PROBLEM REQUIREMENTS
All lines after the one containing "improve everyone's life" are needed, along with that line itself. Please repeat them exactly through the end of the entries.

Transcribed page contents

┄┄┄┄┄┄┄┄┄┄

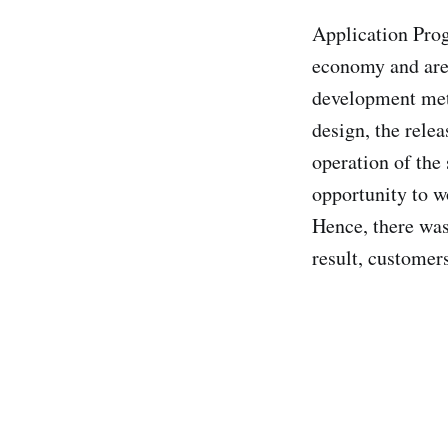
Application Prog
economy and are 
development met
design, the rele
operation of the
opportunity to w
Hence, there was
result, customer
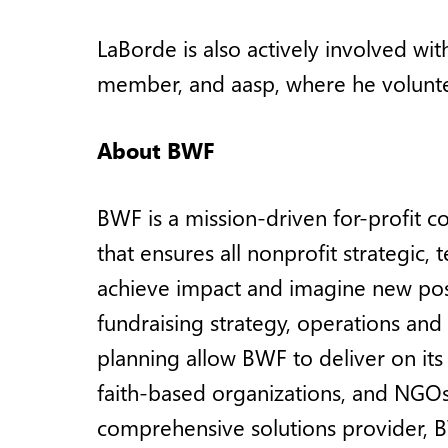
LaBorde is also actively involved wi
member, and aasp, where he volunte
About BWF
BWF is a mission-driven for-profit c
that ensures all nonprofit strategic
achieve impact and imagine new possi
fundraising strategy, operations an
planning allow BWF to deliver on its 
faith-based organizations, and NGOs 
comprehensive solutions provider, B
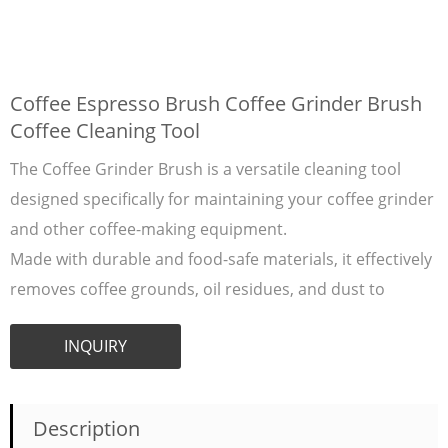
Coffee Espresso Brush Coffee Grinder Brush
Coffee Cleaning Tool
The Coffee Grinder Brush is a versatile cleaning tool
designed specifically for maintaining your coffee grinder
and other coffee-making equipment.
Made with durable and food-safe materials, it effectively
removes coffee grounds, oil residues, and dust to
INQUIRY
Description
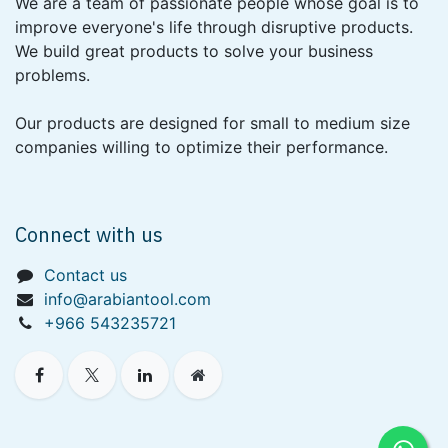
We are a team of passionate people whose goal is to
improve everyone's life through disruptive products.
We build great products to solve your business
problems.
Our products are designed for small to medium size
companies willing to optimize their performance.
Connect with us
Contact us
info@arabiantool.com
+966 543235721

┄┄┄┄┄┄┄┄┄┄

RESULT OF THE TASK
improve everyone's life through disruptive products.
We build great products to solve your business
problems.
Our products are designed for small to medium size
companies willing to optimize their performance.
Connect with us
Contact us
info@arabiantool.com
+966 543235721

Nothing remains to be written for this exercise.